The Department of Finance (DOF) is pursuing steps to untangle the legal issues tying down idle mining assets held by the government in an effort to speed up their privatization and revive their operations.
According to the Privatization and Management Office (PMO), lawsuits filed by the private sector proponents in the operations of these once-flourishing mining assets have hampered efforts by the government to privatize them.
“We are forming an interagency team to study ways on how we can clear the path for these assets to be privatized and revive their operations,” Dominguez said in statement.
Dominguez said the team will be composed of representatives from the DOF, PMO, Department of Environment and Natural Resources (DENR), Mines and Geosciences Bureau (MGB), and the Office of the Solicitor General (OSG).
A memorandum by the PMO to Dominguez identified idle mining assets held by the government that have long been under litigation.
They include the copper-gold project of the Maricalum Mining Corp. (Maricalum Mining) in Negros Occidental and the nickel mines of the Nonoc Mining and Industrial Corp. (Nonoc Mining) in Surigao del Norte.
Also included are the gold- and copper-rich North Davao Mining Property (North Davao Mining) in Davao del Norte, the copper mines of the Basay Mining Corp. (Basay Mining) in Negros Oriental and the nickel mine once operated by the Marinduque Mining and Industrial Corp. (MMIC Bagacay Mine) in Western Samar.
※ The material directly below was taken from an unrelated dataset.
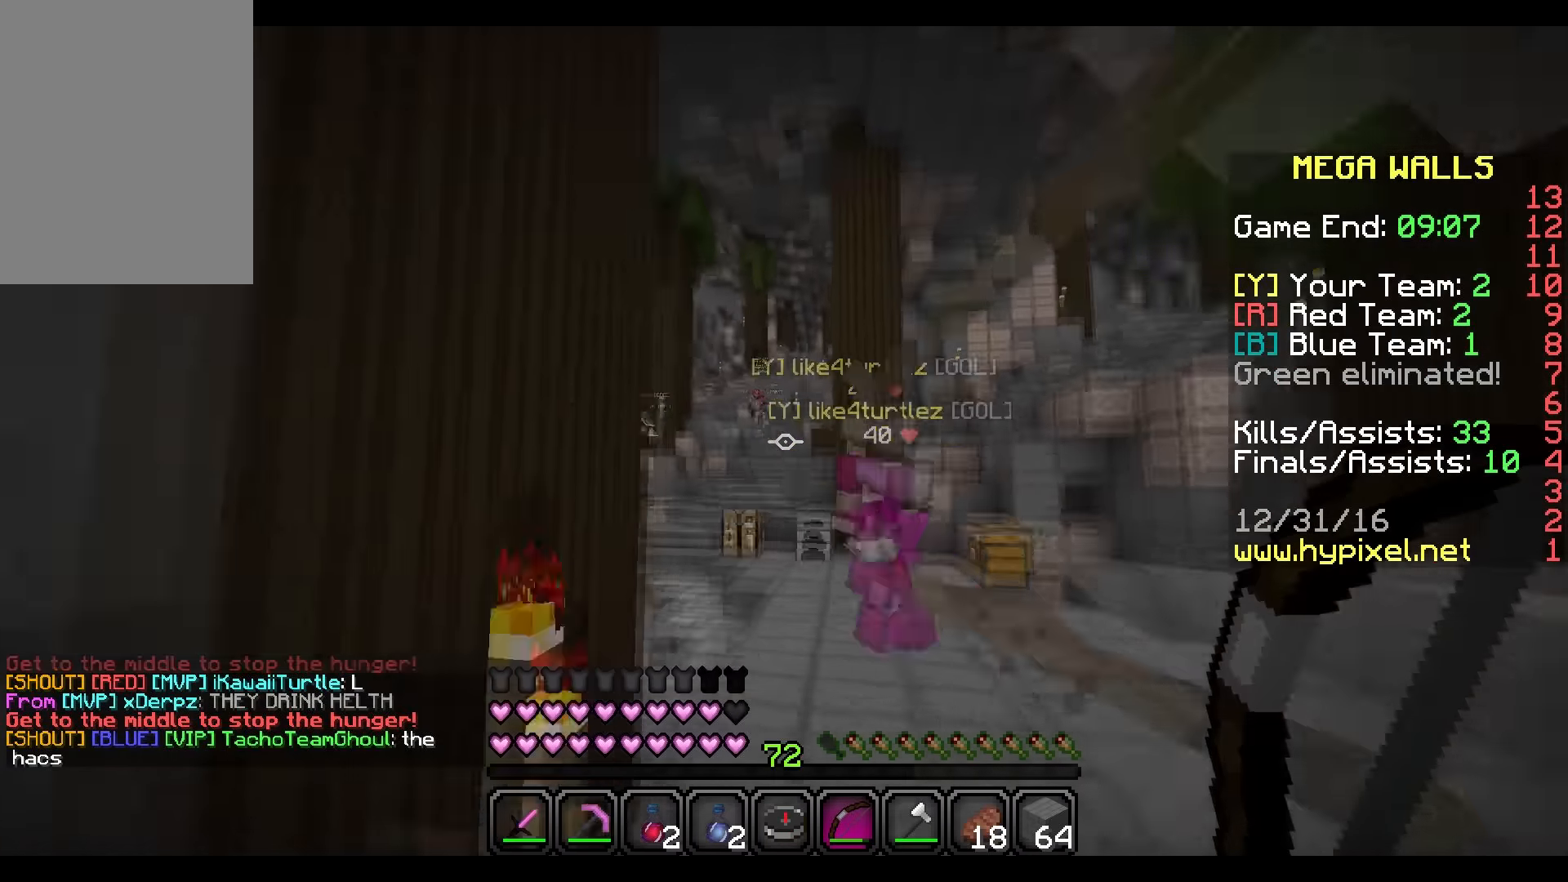
{"keys": ["a", "w"], "mouse": ["right"], "events": [[200, "mouse_right", "down"], [233, "a", "down"]]}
PMO is an agency under the DOF mandated to oversee the government’s privatization program.
Dominguez earlier said that the DOF had done a comprehensive assessment of state-held mining assets, noting the government is pushing the revival of the mining industry to provide jobs and energize economies in the countryside.
The mining industry, Dominguez has said, “provides jobs in areas where there are no other alternative jobs” available.
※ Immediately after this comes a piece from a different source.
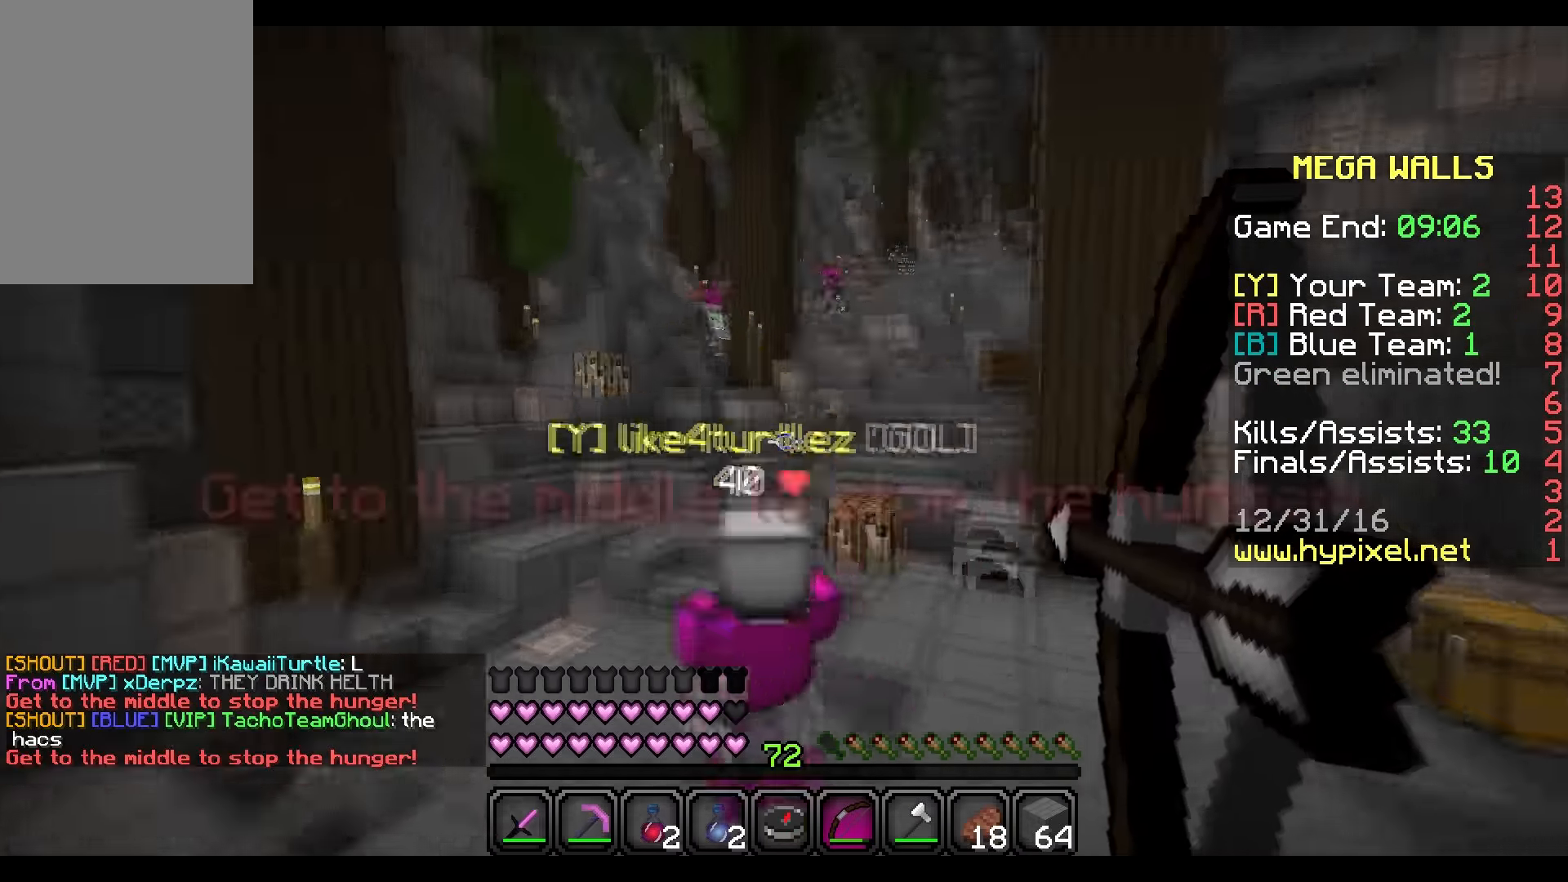
{"keys": ["d", "w"], "mouse": ["right"], "events": [[34, "a", "up"], [301, "d", "down"]]}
In July, the DENR announced that it will reopen some of the closed mining sites to help the government’s struggling revenues amid the coronavirus pandemic.
Among the companies being eyed to be allowed resume operations are the mine sites shuttered by the late staunch environmentalist and former DENR Secretary Regina Paz Lopez.
Environment Undersecretary Juan Miguel Cuna said the DENR was reviewing the operations of select suspended mining companies to see if they can operate again.